Using the records below, copy exactly the part that opens with the line holding "thumb tip: (481, 472)" and closes with the line holding "middle dip: (119, 179)", minus the pictures.
###
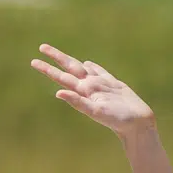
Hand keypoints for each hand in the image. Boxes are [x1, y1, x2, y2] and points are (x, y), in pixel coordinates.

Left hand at [31, 45, 154, 135]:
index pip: (62, 77)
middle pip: (70, 68)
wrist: (138, 125)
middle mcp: (90, 87)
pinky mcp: (114, 85)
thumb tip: (57, 92)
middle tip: (42, 47)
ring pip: (83, 69)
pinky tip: (88, 64)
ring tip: (61, 56)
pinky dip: (93, 67)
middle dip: (56, 57)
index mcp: (83, 91)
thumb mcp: (96, 112)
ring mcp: (101, 85)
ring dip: (71, 61)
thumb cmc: (118, 120)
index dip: (48, 69)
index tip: (34, 61)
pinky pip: (100, 72)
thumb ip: (77, 102)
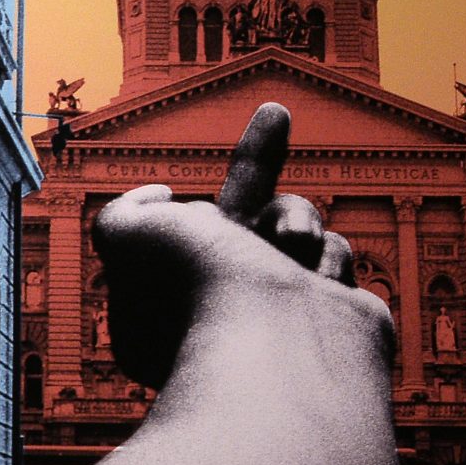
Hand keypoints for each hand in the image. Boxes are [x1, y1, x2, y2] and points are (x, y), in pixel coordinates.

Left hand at [95, 102, 391, 390]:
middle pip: (248, 208)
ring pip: (300, 225)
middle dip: (262, 156)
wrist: (282, 352)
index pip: (182, 223)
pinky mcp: (334, 313)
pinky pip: (336, 258)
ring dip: (296, 220)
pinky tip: (316, 285)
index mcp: (175, 291)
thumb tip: (165, 195)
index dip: (172, 198)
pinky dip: (327, 262)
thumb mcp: (128, 235)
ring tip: (290, 246)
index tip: (172, 183)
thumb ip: (131, 208)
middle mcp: (228, 300)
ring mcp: (283, 307)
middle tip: (275, 112)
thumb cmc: (203, 294)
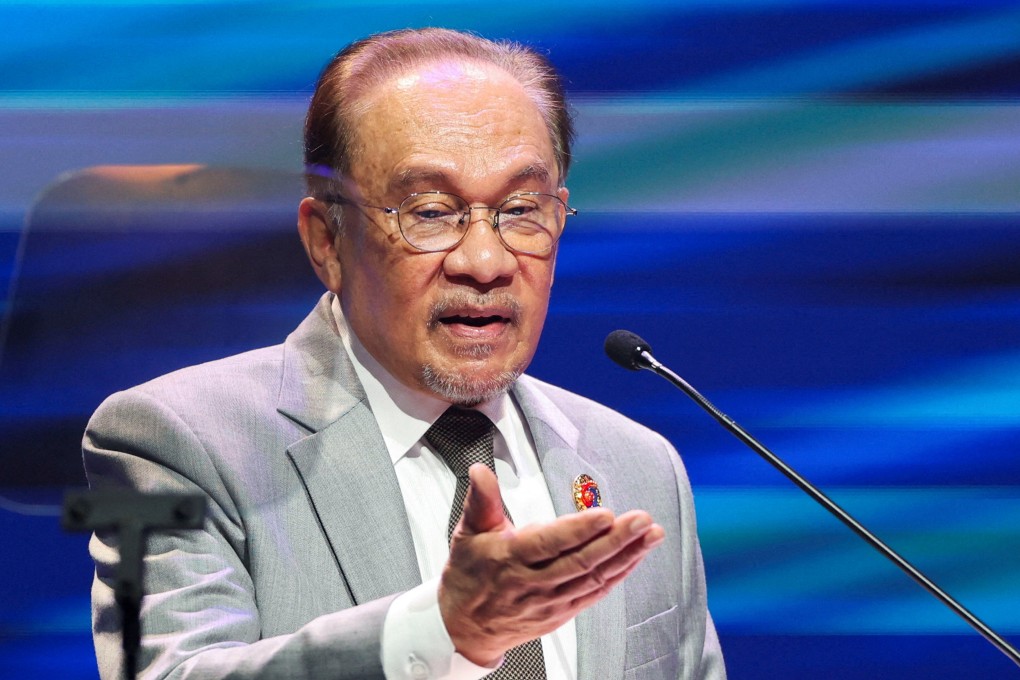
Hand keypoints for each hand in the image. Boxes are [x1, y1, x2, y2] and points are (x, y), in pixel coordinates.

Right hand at [438, 464, 663, 665]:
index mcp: (509, 559)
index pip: (549, 543)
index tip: (605, 514)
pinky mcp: (561, 613)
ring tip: (650, 535)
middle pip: (580, 562)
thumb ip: (481, 500)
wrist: (464, 627)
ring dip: (626, 556)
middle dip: (616, 540)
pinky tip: (635, 557)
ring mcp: (549, 601)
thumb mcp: (467, 533)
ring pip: (594, 578)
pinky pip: (595, 593)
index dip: (579, 530)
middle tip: (641, 520)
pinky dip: (618, 575)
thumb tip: (481, 472)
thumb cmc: (469, 575)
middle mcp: (532, 583)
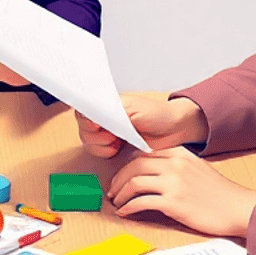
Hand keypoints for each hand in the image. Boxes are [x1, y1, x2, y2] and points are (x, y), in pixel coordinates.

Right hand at [77, 95, 208, 158]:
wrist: (173, 130)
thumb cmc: (156, 114)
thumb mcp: (132, 109)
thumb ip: (110, 112)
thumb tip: (92, 116)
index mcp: (105, 102)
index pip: (81, 109)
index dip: (86, 120)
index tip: (97, 125)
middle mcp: (102, 116)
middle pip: (82, 127)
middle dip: (95, 135)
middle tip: (112, 134)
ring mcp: (106, 131)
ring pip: (87, 141)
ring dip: (101, 144)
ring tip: (118, 140)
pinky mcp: (111, 145)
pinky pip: (97, 151)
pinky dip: (105, 152)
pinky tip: (118, 147)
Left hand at [106, 146, 255, 236]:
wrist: (238, 208)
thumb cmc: (220, 193)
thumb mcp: (198, 169)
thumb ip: (177, 165)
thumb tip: (154, 171)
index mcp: (180, 154)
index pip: (144, 153)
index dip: (127, 165)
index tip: (121, 176)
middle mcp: (175, 164)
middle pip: (134, 166)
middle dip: (119, 179)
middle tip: (113, 190)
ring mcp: (174, 182)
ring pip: (134, 182)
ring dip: (121, 193)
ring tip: (117, 202)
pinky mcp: (173, 202)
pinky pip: (141, 202)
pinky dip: (129, 207)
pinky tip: (125, 212)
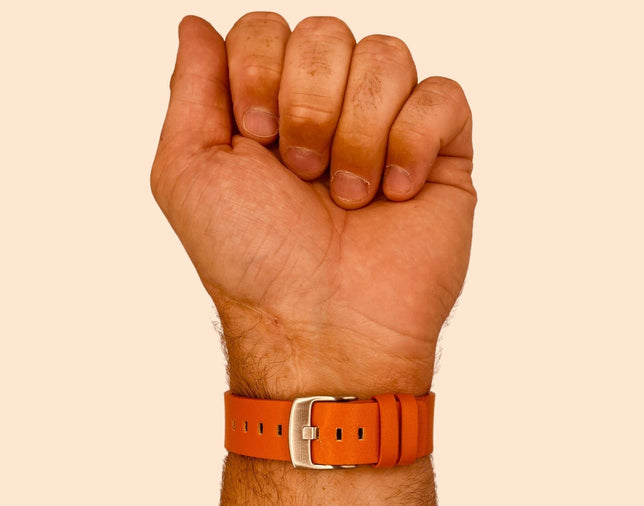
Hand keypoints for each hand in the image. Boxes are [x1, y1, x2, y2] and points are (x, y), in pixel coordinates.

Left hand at [151, 13, 475, 398]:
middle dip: (310, 104)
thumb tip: (197, 27)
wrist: (323, 327)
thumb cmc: (254, 263)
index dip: (261, 69)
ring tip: (351, 196)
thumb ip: (191, 89)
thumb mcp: (188, 173)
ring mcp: (387, 134)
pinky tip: (396, 193)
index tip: (257, 137)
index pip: (268, 29)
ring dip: (360, 132)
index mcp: (270, 111)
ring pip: (388, 57)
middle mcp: (329, 114)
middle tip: (304, 173)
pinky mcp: (440, 159)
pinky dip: (413, 143)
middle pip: (329, 32)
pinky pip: (443, 97)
###
Your response:
thumb tip: (481, 472)
thumb cmc: (469, 575)
middle mcp: (532, 583)
Hand keypoints for each hand in the image. Boxes are [x1, y1, x2, y2] and points are (x, y), in pixel coordinates.

Right hand at [77, 95, 208, 158]:
wrist: (173, 130)
thumb cmc: (156, 114)
thumb mcp: (132, 109)
thumb ip: (110, 112)
thumb tip: (92, 116)
index mcp: (105, 102)
index pip: (81, 109)
index dip: (86, 120)
index tip: (97, 125)
middle mcp: (102, 116)
middle pip: (82, 127)
middle dip: (95, 135)
middle tip: (112, 134)
ring mcp: (106, 131)
ring pip: (87, 141)
ring dip: (101, 144)
ring tip: (118, 140)
pinky mcp: (111, 145)
pinky pip: (97, 151)
pinky dip: (105, 152)
pinky tip: (118, 147)
Left hand at [106, 146, 255, 236]:
wrist: (238, 208)
thumb cmc: (220, 193)
thumb mcp: (198, 169)
thumb ip: (177, 165)
thumb tip: (154, 171)
index mcp: (180, 154)
index pip: (144, 153)
index dip: (127, 165)
index tip: (121, 176)
middle mcp: (175, 164)
middle pip: (134, 166)
middle dip: (119, 179)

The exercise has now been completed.